Chief officer of NHS Southern Derbyshire clinical commissioning group, Andy Layzell, confirmed that closure of Babington is a possibility after the review takes place into the winter months and is published early next year.
But he stressed that all services would still be provided by clinical staff elsewhere, meaning that job cuts would be unlikely.
He said: “We need all those services that the hospital provides in Belper and if it closes we are looking to re-provide those services elsewhere.”
But he was unable to confirm if this might mean any job cuts locally as some NHS services may be merged into preexisting facilities.
He added: “You’re never able to say if there will be any staff cuts, but that’s not what we’re trying to do.”
And the review comes amid a shift in the demands of local care, he added.
“The context of this is partly around work we’ve done with patients that tells us what they really want, particularly for elderly people and those with multiple health care conditions. They want to be supported at their home and to be independent, and only come to hospital if they really need to.”

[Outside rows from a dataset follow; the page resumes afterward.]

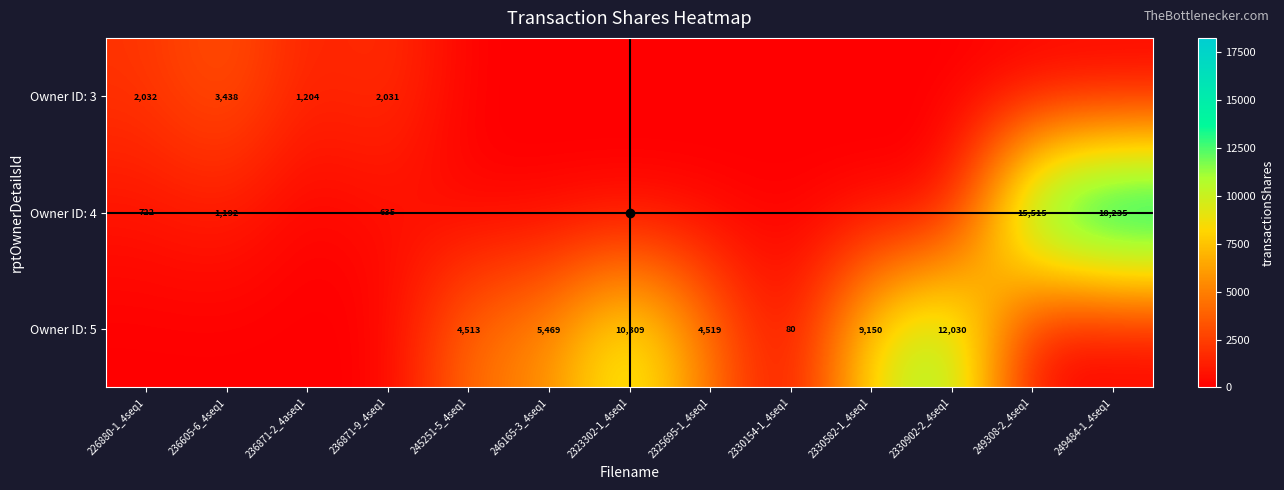

Is it true that Owner ID: 4 equals 635 at 236871-9_4seq1?

True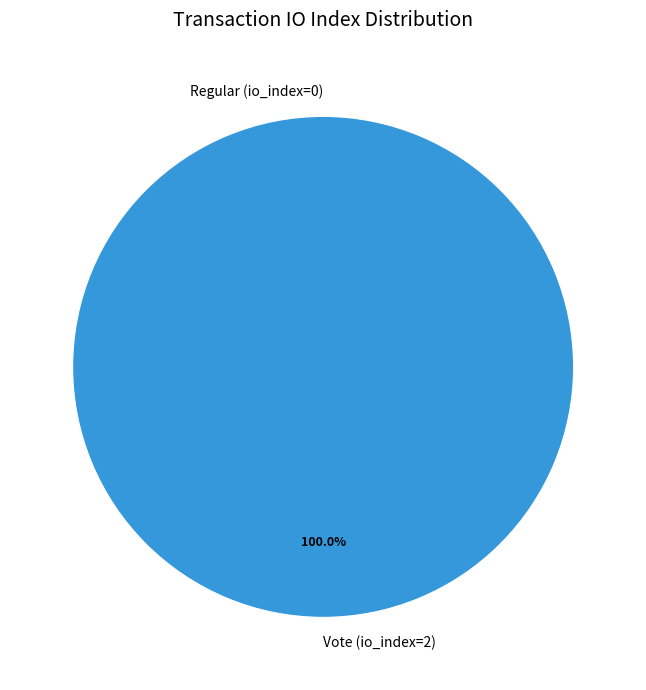

What percentage is NOT represented by Regular (io_index=0)?

100.0%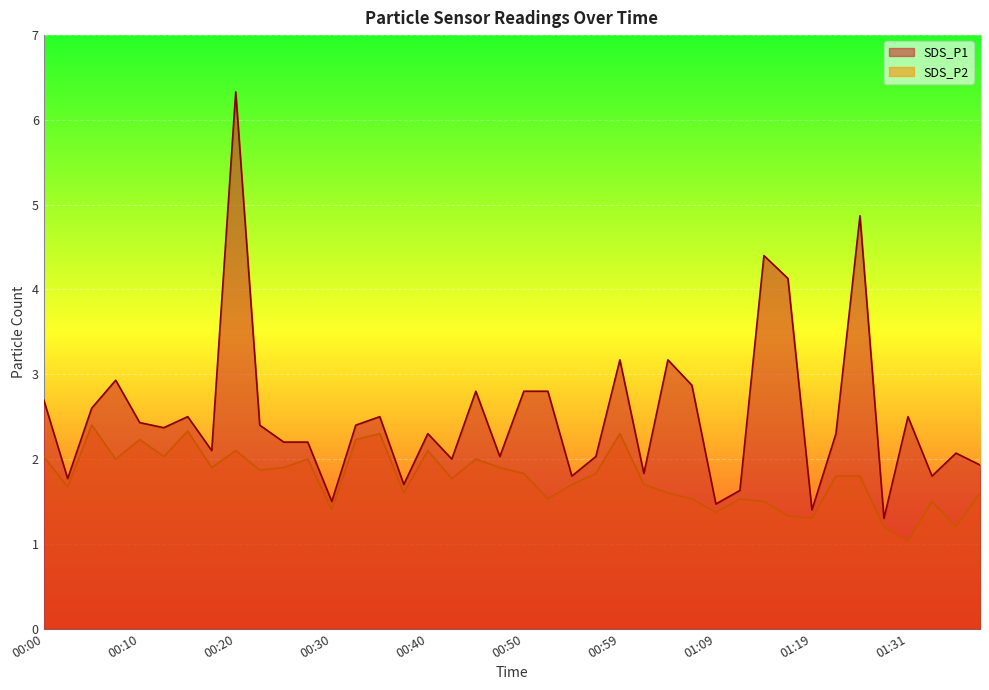

What is the spread (max minus min) of values at 00:08?

0.9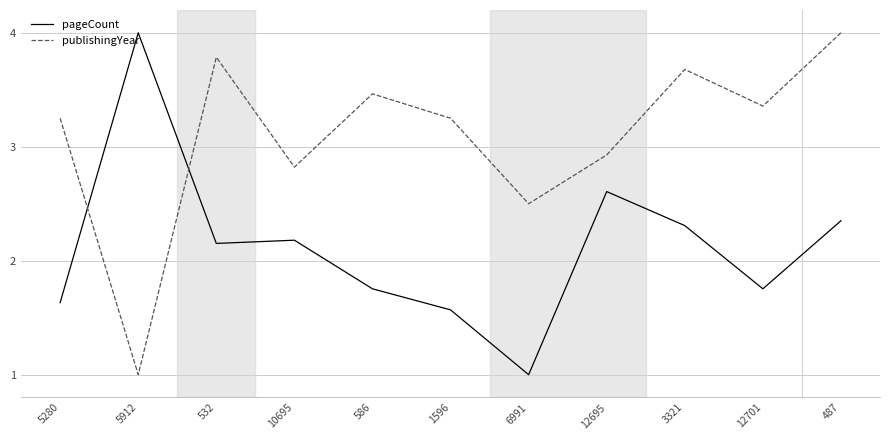

What is the total value across all series at 10695?

5.0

In fact the CCG is investing an extra £500,000 in community services per year from now on.
Mr Layzell added: “There is enormous pressure on the NHS at the moment, and a national shortage of GPs so what we’ve been trying to do is develop community services which sit between GPs and hospitals. Belper is at the forefront of our work at the moment - to look at general practice itself and whether there is more surgeries can do between them.”
Keith Venables of Belper’s Keep our NHS Public campaign, said he met with officials recently is remains unconvinced that the same level of resources and facilities will be maintain locally.
The retired child psychologist, 66, added: “We generally feel we’re not against change, that’s not where any of us stand, but we are concerned that if things do change, we wouldn’t want to lose any of the resources available to local people.
“Although we feel it can be better for people to be looked after at home, we wouldn’t want anything less than the best resources. There is always going to have to be a hospital bed available, so for resources to go to the home, that’s great, but there also needs to be a hospital facility to cater to that need.”
Some £22 billion of NHS resources will be shaved off the budget over the next five years, he added, to be made in efficiency savings.
“But smarter working can’t account for that giant gap in funding – there has got to a loss of services somewhere.”
And the main problem the group is worried about is that any savings made by selling Babington won’t go back into the service.
Keith added: “After Heanor hospital was closed the law was changed – the value of the sale doesn’t go into the local NHS anymore it goes back to the treasury.
“This is a measure to pump the NHS for a bit of capital back into government.”